**TASK PROMPT**
Lines with "Staterooms": please show every one of them from the listing below.

· · ·

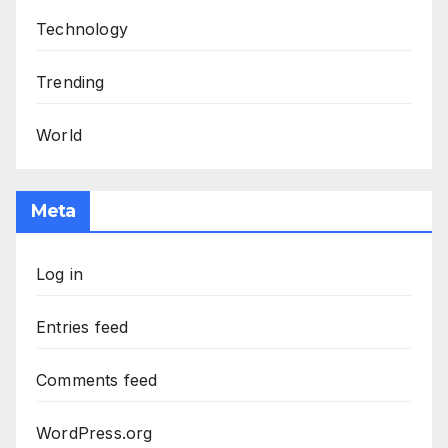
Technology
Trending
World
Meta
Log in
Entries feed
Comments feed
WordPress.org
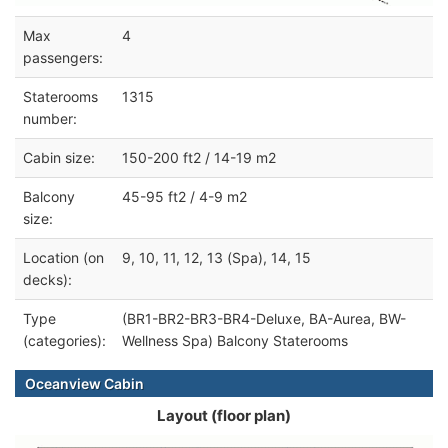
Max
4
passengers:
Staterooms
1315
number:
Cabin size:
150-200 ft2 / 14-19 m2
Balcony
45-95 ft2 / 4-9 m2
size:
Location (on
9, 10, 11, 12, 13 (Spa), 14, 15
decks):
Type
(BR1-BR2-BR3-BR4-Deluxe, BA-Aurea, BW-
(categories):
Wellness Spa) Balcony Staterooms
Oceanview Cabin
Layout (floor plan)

· · ·

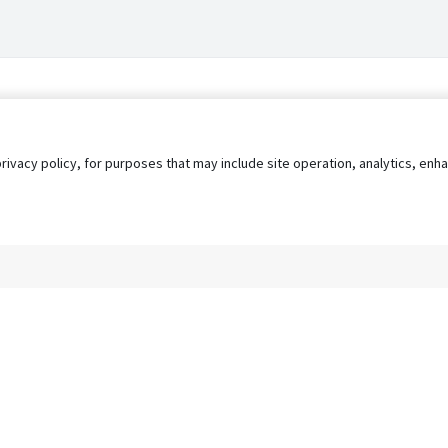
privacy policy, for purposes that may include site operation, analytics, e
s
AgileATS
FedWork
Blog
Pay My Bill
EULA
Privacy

· · ·

**EXERCISE OUTPUT**
Staterooms
Wellness Spa) Balcony Staterooms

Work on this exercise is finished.